START

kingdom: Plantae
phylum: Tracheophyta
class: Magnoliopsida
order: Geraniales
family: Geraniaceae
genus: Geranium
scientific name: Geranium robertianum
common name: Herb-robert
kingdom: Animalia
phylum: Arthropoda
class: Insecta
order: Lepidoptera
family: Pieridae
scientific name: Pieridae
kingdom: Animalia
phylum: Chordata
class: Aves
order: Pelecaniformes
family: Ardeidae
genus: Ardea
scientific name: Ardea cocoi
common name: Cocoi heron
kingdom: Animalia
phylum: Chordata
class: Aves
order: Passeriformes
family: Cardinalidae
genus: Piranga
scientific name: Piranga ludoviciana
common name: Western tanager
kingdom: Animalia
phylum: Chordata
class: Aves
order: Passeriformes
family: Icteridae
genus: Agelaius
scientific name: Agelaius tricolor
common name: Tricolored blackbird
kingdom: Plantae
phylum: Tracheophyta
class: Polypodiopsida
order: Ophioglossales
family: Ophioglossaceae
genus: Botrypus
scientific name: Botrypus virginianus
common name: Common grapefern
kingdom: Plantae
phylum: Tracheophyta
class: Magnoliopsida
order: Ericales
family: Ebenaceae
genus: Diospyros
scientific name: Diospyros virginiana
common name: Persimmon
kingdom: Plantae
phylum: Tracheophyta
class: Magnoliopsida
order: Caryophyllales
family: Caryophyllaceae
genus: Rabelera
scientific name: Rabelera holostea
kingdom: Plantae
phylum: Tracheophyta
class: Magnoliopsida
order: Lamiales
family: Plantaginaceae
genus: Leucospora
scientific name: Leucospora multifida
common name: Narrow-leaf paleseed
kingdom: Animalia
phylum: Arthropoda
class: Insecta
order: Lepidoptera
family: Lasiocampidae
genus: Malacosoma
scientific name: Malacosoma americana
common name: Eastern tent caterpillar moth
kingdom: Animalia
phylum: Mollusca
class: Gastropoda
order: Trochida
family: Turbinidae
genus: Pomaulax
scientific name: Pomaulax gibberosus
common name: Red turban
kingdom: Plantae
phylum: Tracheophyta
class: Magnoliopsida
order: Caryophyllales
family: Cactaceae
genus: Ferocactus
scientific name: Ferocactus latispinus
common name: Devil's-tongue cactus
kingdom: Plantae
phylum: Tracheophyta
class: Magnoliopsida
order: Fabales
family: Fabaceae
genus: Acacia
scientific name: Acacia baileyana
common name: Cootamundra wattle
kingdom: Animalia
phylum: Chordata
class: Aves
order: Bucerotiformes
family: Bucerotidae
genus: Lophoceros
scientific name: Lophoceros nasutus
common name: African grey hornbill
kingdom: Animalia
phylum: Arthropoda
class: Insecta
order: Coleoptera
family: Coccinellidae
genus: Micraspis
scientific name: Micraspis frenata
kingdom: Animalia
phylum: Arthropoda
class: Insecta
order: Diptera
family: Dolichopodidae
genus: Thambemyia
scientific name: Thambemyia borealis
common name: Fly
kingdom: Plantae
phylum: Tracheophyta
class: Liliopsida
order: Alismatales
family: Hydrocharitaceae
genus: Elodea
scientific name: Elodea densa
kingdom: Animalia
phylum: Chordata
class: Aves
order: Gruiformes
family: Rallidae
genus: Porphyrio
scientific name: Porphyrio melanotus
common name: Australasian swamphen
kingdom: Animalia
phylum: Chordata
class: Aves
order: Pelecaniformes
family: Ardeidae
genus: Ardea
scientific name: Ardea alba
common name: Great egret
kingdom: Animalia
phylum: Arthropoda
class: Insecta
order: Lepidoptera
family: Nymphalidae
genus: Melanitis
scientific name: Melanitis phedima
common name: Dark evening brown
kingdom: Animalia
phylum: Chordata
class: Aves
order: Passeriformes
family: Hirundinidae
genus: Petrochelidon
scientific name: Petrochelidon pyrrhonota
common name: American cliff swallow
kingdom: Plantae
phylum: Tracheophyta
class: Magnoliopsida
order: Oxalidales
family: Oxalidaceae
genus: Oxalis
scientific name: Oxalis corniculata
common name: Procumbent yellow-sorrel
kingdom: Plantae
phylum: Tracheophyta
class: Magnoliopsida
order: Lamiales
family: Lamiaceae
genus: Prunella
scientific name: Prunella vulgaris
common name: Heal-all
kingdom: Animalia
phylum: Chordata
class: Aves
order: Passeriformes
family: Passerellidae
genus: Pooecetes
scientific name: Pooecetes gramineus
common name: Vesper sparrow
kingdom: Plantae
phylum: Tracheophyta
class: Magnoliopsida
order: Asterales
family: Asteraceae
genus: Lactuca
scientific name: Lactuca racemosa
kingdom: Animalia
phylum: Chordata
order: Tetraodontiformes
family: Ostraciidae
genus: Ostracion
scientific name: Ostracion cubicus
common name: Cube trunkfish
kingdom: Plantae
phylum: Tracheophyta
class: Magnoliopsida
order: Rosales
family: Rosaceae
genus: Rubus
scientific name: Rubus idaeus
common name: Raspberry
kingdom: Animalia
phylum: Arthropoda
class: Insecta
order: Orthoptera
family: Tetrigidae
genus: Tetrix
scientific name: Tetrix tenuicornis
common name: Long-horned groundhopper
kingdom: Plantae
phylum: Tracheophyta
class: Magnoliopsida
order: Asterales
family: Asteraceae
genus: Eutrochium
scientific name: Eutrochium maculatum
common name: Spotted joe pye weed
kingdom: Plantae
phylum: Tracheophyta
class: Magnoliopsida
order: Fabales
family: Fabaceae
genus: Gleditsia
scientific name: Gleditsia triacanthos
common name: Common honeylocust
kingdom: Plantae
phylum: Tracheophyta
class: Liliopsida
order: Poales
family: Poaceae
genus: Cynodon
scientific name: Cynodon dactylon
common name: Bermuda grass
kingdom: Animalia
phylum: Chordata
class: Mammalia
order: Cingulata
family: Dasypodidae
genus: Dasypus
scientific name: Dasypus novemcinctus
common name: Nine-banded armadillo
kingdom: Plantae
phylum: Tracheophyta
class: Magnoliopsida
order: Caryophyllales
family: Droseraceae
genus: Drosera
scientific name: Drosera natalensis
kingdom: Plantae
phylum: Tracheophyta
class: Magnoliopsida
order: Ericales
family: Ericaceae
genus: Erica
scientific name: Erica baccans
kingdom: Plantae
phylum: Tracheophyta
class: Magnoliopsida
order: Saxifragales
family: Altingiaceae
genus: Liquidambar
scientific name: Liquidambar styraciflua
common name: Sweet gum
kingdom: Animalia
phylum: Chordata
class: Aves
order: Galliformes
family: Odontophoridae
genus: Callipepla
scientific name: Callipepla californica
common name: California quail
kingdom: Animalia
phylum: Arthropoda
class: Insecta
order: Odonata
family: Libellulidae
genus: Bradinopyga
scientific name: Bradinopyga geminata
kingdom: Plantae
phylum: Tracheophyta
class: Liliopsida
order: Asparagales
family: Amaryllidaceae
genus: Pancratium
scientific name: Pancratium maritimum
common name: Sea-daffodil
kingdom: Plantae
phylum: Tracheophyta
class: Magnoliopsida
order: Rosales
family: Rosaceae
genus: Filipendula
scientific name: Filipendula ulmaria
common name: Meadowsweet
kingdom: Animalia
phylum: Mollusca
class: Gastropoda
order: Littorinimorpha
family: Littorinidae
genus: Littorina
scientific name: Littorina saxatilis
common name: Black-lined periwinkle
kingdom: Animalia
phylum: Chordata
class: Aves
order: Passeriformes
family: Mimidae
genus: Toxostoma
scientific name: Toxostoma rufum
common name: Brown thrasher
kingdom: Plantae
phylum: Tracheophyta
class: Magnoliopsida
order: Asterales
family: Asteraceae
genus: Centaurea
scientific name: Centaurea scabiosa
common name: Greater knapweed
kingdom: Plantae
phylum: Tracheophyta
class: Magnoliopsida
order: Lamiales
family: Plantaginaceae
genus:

END

◆ **PROBLEM REQUIREMENTS**: Please relabel the listing by switching "common name" to "vernacular name" throughout, keeping every other part of each line the same.

◆ **TASK OUTPUT**:
kingdom: Plantae
phylum: Tracheophyta
class: Magnoliopsida
order: Geraniales
family: Geraniaceae
genus: Geranium
scientific name: Geranium robertianum
vernacular name: Herb-robert
kingdom: Animalia
phylum: Arthropoda
class: Insecta
order: Lepidoptera
family: Pieridae
scientific name: Pieridae
kingdom: Animalia
phylum: Chordata
class: Aves
order: Pelecaniformes
family: Ardeidae
genus: Ardea
scientific name: Ardea cocoi
vernacular name: Cocoi heron
kingdom: Animalia
phylum: Chordata
class: Aves
order: Passeriformes
family: Cardinalidae
genus: Piranga
scientific name: Piranga ludoviciana
vernacular name: Western tanager
kingdom: Animalia
phylum: Chordata
class: Aves
order: Passeriformes
family: Icteridae
genus: Agelaius
scientific name: Agelaius tricolor
vernacular name: Tricolored blackbird
kingdom: Plantae
phylum: Tracheophyta
class: Polypodiopsida
order: Ophioglossales
family: Ophioglossaceae
genus: Botrypus
scientific name: Botrypus virginianus
vernacular name: Common grapefern
kingdom: Plantae
phylum: Tracheophyta
class: Magnoliopsida
order: Ericales
family: Ebenaceae
genus: Diospyros
scientific name: Diospyros virginiana
vernacular name: Persimmon
kingdom: Plantae
phylum: Tracheophyta
class: Magnoliopsida
order: Caryophyllales
family: Caryophyllaceae
genus: Rabelera
scientific name: Rabelera holostea
kingdom: Plantae
phylum: Tracheophyta
class: Magnoliopsida
order: Lamiales
family: Plantaginaceae
genus: Leucospora
scientific name: Leucospora multifida
vernacular name: Narrow-leaf paleseed
kingdom: Animalia
phylum: Arthropoda
class: Insecta
order: Lepidoptera
family: Lasiocampidae
genus: Malacosoma
scientific name: Malacosoma americana
vernacular name: Eastern tent caterpillar moth
kingdom: Animalia
phylum: Mollusca
class: Gastropoda
order: Trochida
family: Turbinidae
genus: Pomaulax
scientific name: Pomaulax gibberosus
vernacular name: Red turban
kingdom: Plantae
phylum: Tracheophyta
class: Magnoliopsida
order: Caryophyllales
family: Cactaceae
genus: Ferocactus
scientific name: Ferocactus latispinus
vernacular name: Devil's-tongue cactus
kingdom: Plantae
phylum: Tracheophyta
class: Magnoliopsida
order: Fabales
family: Fabaceae
genus: Acacia
scientific name: Acacia baileyana
vernacular name: Cootamundra wattle
kingdom: Animalia
phylum: Chordata
class: Aves
order: Bucerotiformes
family: Bucerotidae
genus: Lophoceros
scientific name: Lophoceros nasutus
vernacular name: African grey hornbill
kingdom: Animalia
phylum: Arthropoda
class: Insecta
order: Coleoptera
family: Coccinellidae
genus: Micraspis
scientific name: Micraspis frenata
kingdom: Animalia
phylum: Arthropoda
class: Insecta
order: Diptera
family: Dolichopodidae
genus: Thambemyia
scientific name: Thambemyia borealis
vernacular name: Fly
kingdom: Plantae
phylum: Tracheophyta
class: Liliopsida
order: Alismatales
family: Hydrocharitaceae
genus: Elodea
scientific name: Elodea densa
kingdom: Animalia
phylum: Chordata
class: Aves
order: Gruiformes
family: Rallidae
genus: Porphyrio
scientific name: Porphyrio melanotus
vernacular name: Australasian swamphen
kingdom: Animalia
phylum: Chordata
class: Aves
order: Pelecaniformes
family: Ardeidae
genus: Ardea
scientific name: Ardea alba
vernacular name: Great egret
kingdom: Animalia
phylum: Arthropoda
class: Insecta
order: Lepidoptera
family: Nymphalidae
genus: Melanitis
scientific name: Melanitis phedima
vernacular name: Dark evening brown
kingdom: Animalia
phylum: Chordata
class: Aves
order: Passeriformes
family: Hirundinidae
genus: Petrochelidon
scientific name: Petrochelidon pyrrhonota
vernacular name: American cliff swallow
kingdom: Plantae
phylum: Tracheophyta
class: Magnoliopsida
order: Oxalidales
family: Oxalidaceae
genus: Oxalis
scientific name: Oxalis corniculata
vernacular name: Procumbent yellow-sorrel
kingdom: Plantae
phylum: Tracheophyta
class: Magnoliopsida
order: Lamiales
family: Lamiaceae
genus: Prunella
scientific name: Prunella vulgaris
vernacular name: Heal-all
kingdom: Animalia
phylum: Chordata
class: Aves
order: Passeriformes
family: Passerellidae
genus: Pooecetes
scientific name: Pooecetes gramineus
vernacular name: Vesper sparrow
kingdom: Plantae
phylum: Tracheophyta
class: Magnoliopsida
order: Asterales
family: Asteraceae
genus: Lactuca
scientific name: Lactuca racemosa
kingdom: Animalia
phylum: Chordata
order: Tetraodontiformes
family: Ostraciidae
genus: Ostracion
scientific name: Ostracion cubicus
vernacular name: Cube trunkfish
kingdom: Plantae
phylum: Tracheophyta
class: Magnoliopsida
order: Rosales
family: Rosaceae
genus: Rubus
scientific name: Rubus idaeus
vernacular name: Raspberry
kingdom: Animalia
phylum: Arthropoda
class: Insecta
order: Orthoptera
family: Tetrigidae
genus: Tetrix
scientific name: Tetrix tenuicornis
vernacular name: Long-horned groundhopper
kingdom: Plantae
phylum: Tracheophyta
class: Magnoliopsida
order: Asterales
family: Asteraceae
genus: Eutrochium
scientific name: Eutrochium maculatum
vernacular name: Spotted joe pye weed
kingdom: Plantae
phylum: Tracheophyta
class: Magnoliopsida
order: Fabales
family: Fabaceae
genus: Gleditsia
scientific name: Gleditsia triacanthos
vernacular name: Common honeylocust
kingdom: Plantae
phylum: Tracheophyta
class: Liliopsida
order: Poales
family: Poaceae
genus: Cynodon
scientific name: Cynodon dactylon
vernacular name: Bermuda grass
kingdom: Animalia
phylum: Chordata
class: Mammalia
order: Cingulata
family: Dasypodidae
genus: Dasypus
scientific name: Dasypus novemcinctus
vernacular name: Nine-banded armadillo
kingdom: Plantae
phylum: Tracheophyta
class: Magnoliopsida
order: Caryophyllales
family: Droseraceae
genus: Drosera
scientific name: Drosera natalensis
kingdom: Plantae
phylum: Tracheophyta
class: Magnoliopsida
order: Ericales
family: Ericaceae
genus: Erica
scientific name: Erica baccans
kingdom: Plantae
phylum: Tracheophyta
class: Magnoliopsida
order: Saxifragales
family: Altingiaceae
genus: Liquidambar
scientific name: Liquidambar styraciflua
vernacular name: Sweet gum
kingdom: Animalia
phylum: Chordata
class: Aves
order: Galliformes
family: Odontophoridae
genus: Callipepla
scientific name: Callipepla californica
vernacular name: California quail
kingdom: Animalia
phylum: Arthropoda
class: Insecta
order: Odonata
family: Libellulidae
genus: Bradinopyga
scientific name: Bradinopyga geminata
kingdom: Plantae
phylum: Tracheophyta
class: Liliopsida
order: Asparagales
family: Amaryllidaceae
genus: Pancratium
scientific name: Pancratium maritimum
vernacular name: Sea-daffodil
kingdom: Plantae
phylum: Tracheophyta
class: Magnoliopsida
order: Rosales
family: Rosaceae
genus: Filipendula
scientific name: Filipendula ulmaria
vernacular name: Meadowsweet
kingdom: Animalia
phylum: Mollusca
class: Gastropoda
order: Littorinimorpha
family: Littorinidae
genus: Littorina
scientific name: Littorina saxatilis
vernacular name: Black-lined periwinkle
kingdom: Animalia
phylum: Chordata
class: Aves
order: Passeriformes
family: Mimidae
genus: Toxostoma
scientific name: Toxostoma rufum
vernacular name: Brown thrasher
kingdom: Plantae
phylum: Tracheophyta
class: Magnoliopsida
order: Asterales
family: Asteraceae
genus: Centaurea
scientific name: Centaurea scabiosa
vernacular name: Greater knapweed
kingdom: Plantae
phylum: Tracheophyta
class: Magnoliopsida
order: Lamiales
family: Plantaginaceae
genus:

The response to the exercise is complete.